Transcribe each entry exactly, without pictures.

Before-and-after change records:
# # # # #

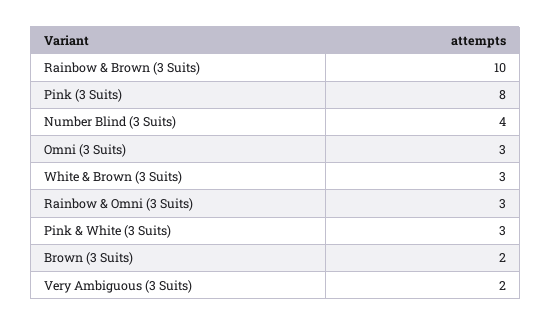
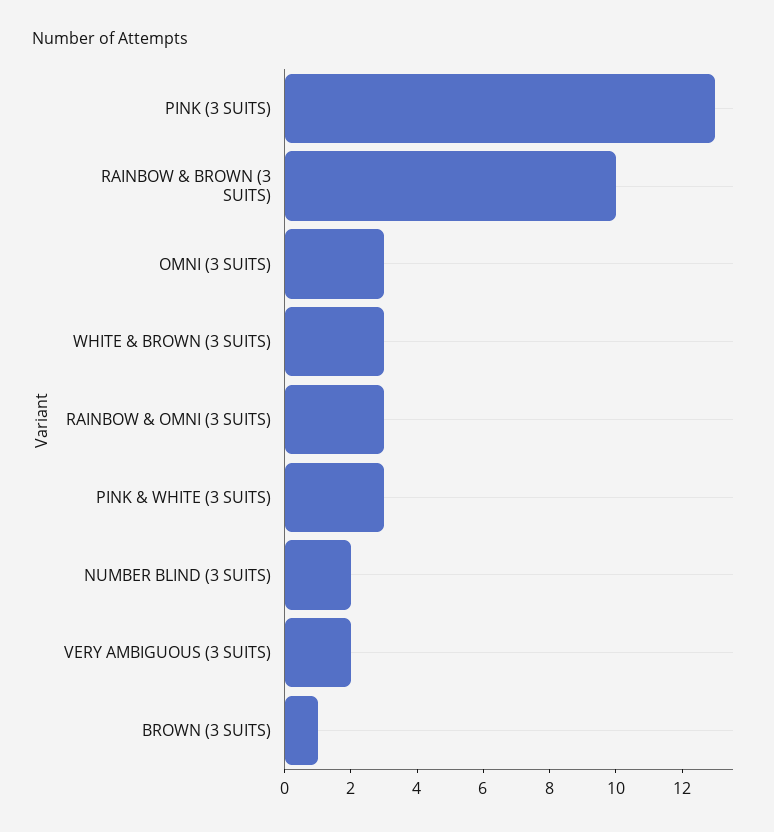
Pink (3 Suits): 8 -> 13
Number Blind (3 Suits): 4 -> 2
Brown (3 Suits): 2 -> 1

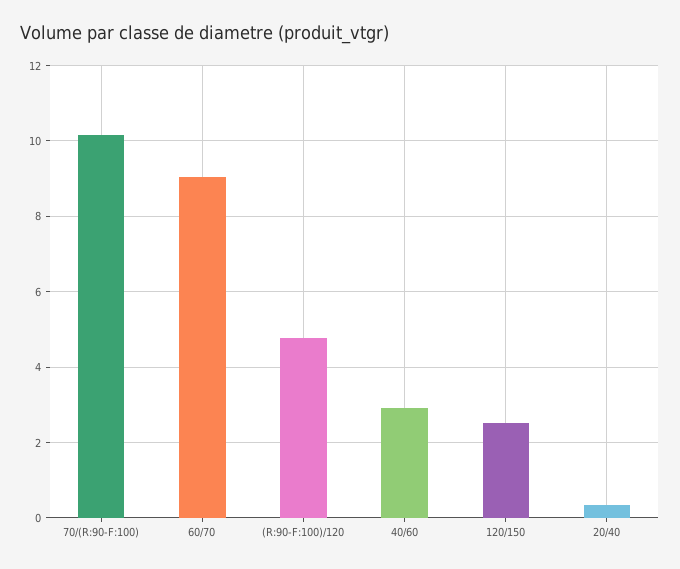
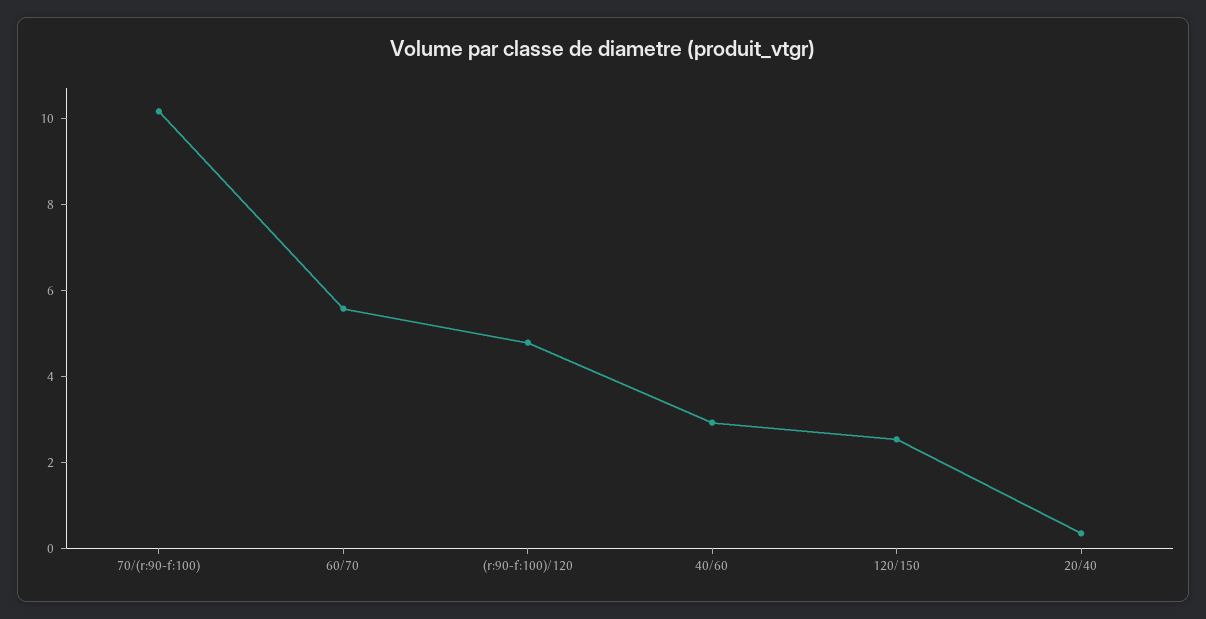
60/70: 9 -> 5.5

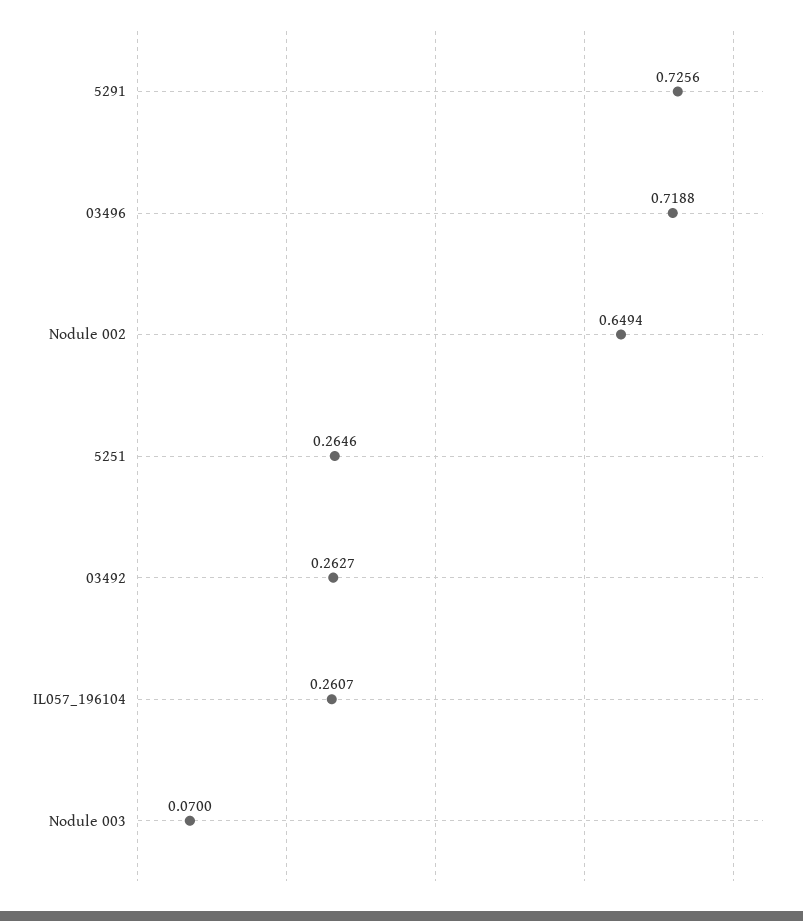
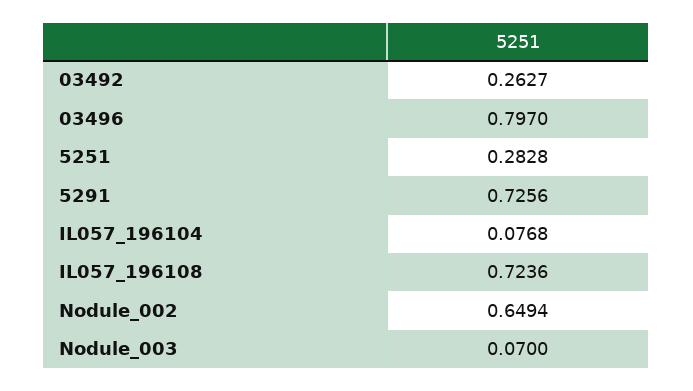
03496: 0.7188 -> 0.797
5251: 0.2646 -> 0.2828
IL057_196104: 0.2607 -> 0.0768
IL057_196108: none -> 0.7236

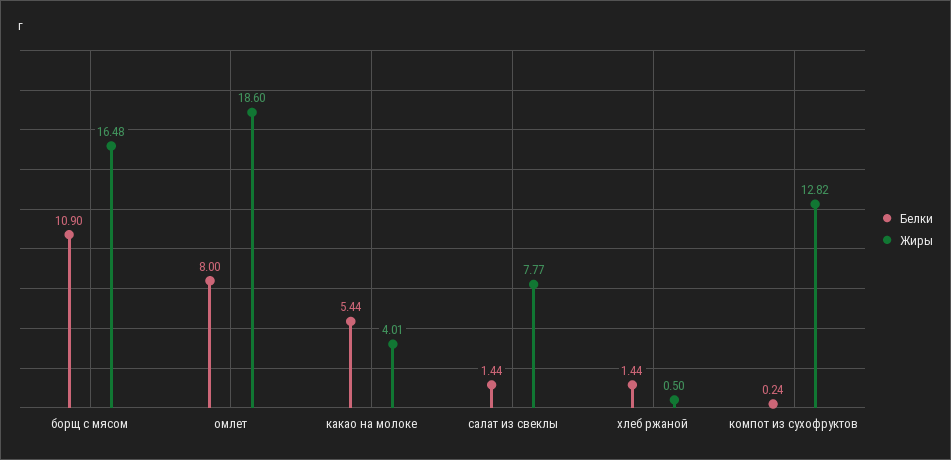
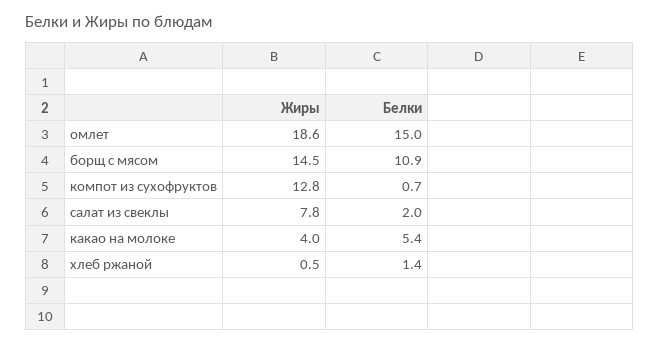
Жиры, борщ с мясом: 16.48 -> 14.5
Белки, омлет: 8 -> 15
Белки, салат из свеклы: 1.44 -> 2
Белки, компот из сухофруктов: 0.24 -> 0.7

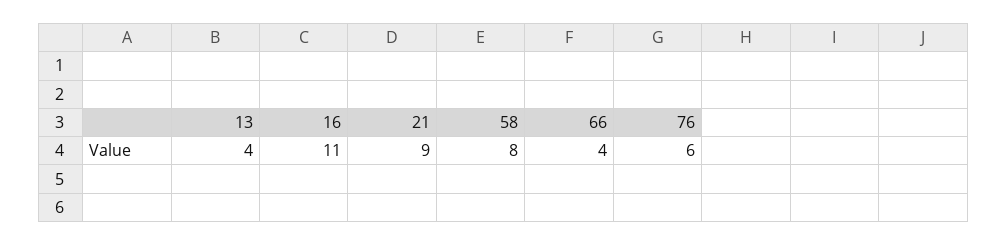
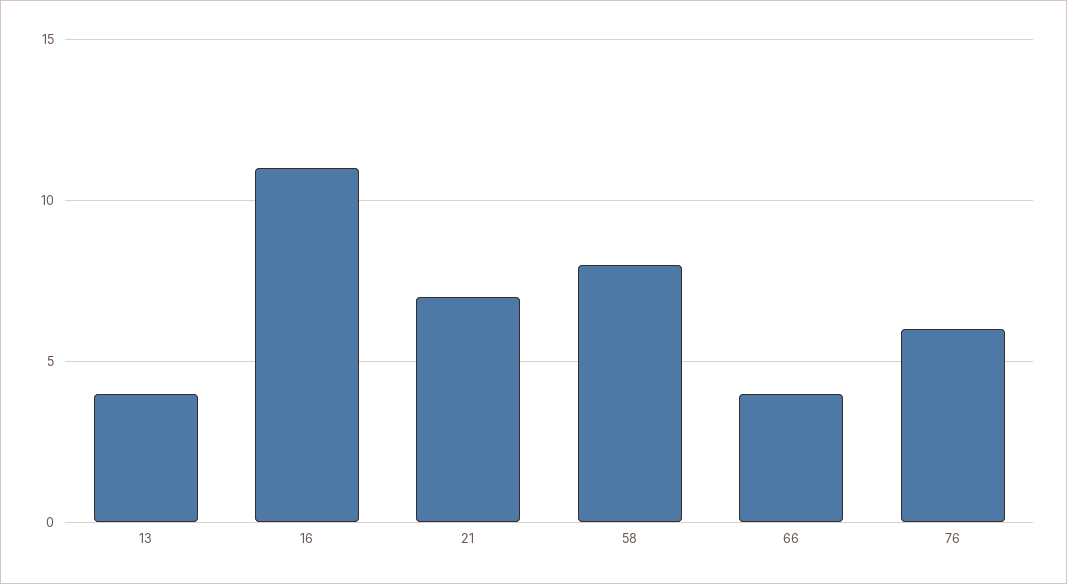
21: 9 -> 7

# # # # #

• [Output of the task]
Pink (3 Suits): 8 -> 13
Number Blind (3 Suits): 4 -> 2
Brown (3 Suits): 2 -> 1

60/70: 9 -> 5.5

03496: 0.7188 -> 0.797
5251: 0.2646 -> 0.2828
IL057_196104: 0.2607 -> 0.0768
IL057_196108: none -> 0.7236

Жиры, борщ с мясом: 16.48 -> 14.5
Белки, омлет: 8 -> 15
Белки, салат из свеклы: 1.44 -> 2
Белки, компот из сухофруктов: 0.24 -> 0.7

21: 9 -> 7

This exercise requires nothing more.